→ Task instructions
In the inflation commentary below, reproduce the passage that begins at the words "It wasn’t that" and stops after "besides faith in the government.", putting "borrowing costs" wherever "interest rates" appears.

→ Passage
◇ ◇ ◇ ◇ ◇
This means that we almost surely aren’t experiencing the kind of self-perpetuating inflation that was so hard to end in the 1980s. A lot of recent inflation will subside when oil and food prices stop rising, when the prices of used cars, which rose 41 percent (!) over the past year during the shortage of new cars, come down, and so on.

It wasn’t that hard, the jackasses at the FED just needed to raise interest rates to over 20%.  Better yet just do what the Russians did, and back their currency with something besides faith in the government.

I don’t know if you noticed, nobody with half a brain has any faith in the government.

The big surge in rents also appears to be largely behind us, although the slowdown won’t show up in official numbers for a while. So it probably won’t be necessary to put the economy through an ’80s-style wringer to get inflation down.

You sure about that, shithead?

And for what it’s worth, the Fed’s plan for gradual rate hikes, which has already led to a major rise in mortgage rates, is likely to cause that unfortunately necessary cooling-off, especially combined with the fact that fiscal policy has turned contractionary as the big spending of early 2021 recedes in the rearview mirror.

You sure about that, shithead?

So my message for those intoning dire warnings about the return of ’70s-type stagflation–which some have been itching to do for years–is that they should look at history more carefully. The inflation of 2021-22 looks very different, and much easier to solve, from the inflation of 1979-80.

Right, because anybody pointing out massive government spending of money that doesn’t exist except as numbers in a ledger is the same thing as wanting to go back to the 70’s economy.  What a delightful false dichotomy from credentialed retards.  The truth is, in the 80’s the US had an actual manufacturing base, and actually exported something besides marketable ideas to be built by people in third world countries slightly above slave wages.  Today, about the only thing we export is pork products and petroleum.

This means anyone that wants to protect what remains of their wealth is investing in safe places with value independent of Janet Yellen shitting in a paper sack, and igniting it on Jerome Powell’s doorstep.
◇ ◇ ◇ ◇ ◇
→ Dataset content

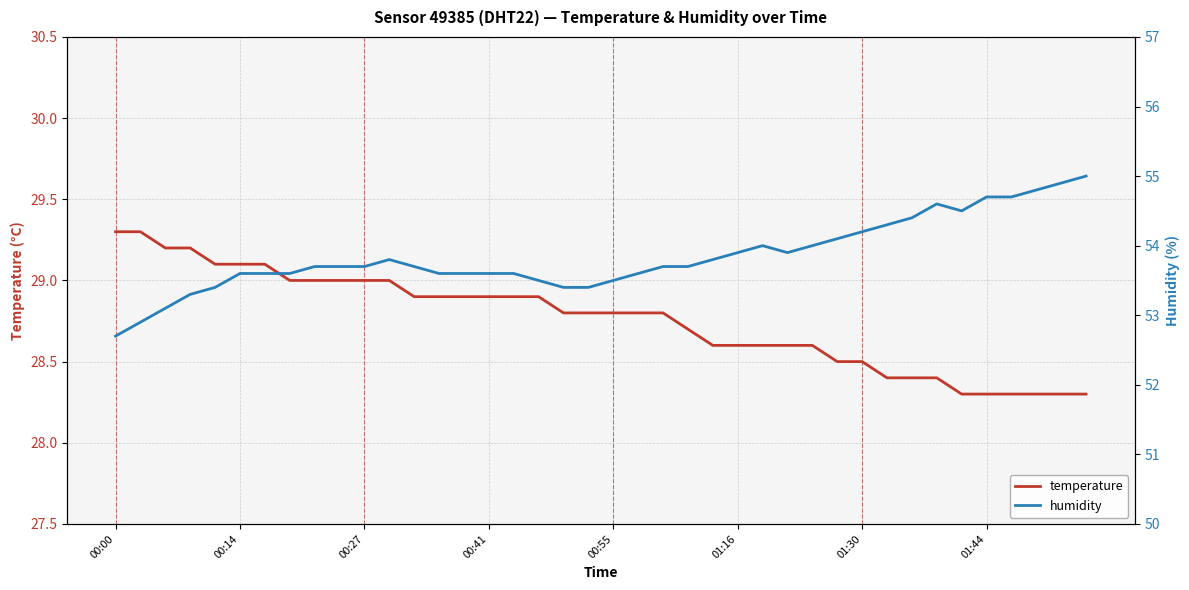

What is the label of the 38th point from the left?

37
◇ ◇ ◇ ◇ ◇
→ Answer for the task
It wasn’t that hard, the jackasses at the FED just needed to raise borrowing costs to over 20%.  Better yet just do what the Russians did, and back their currency with something besides faith in the government.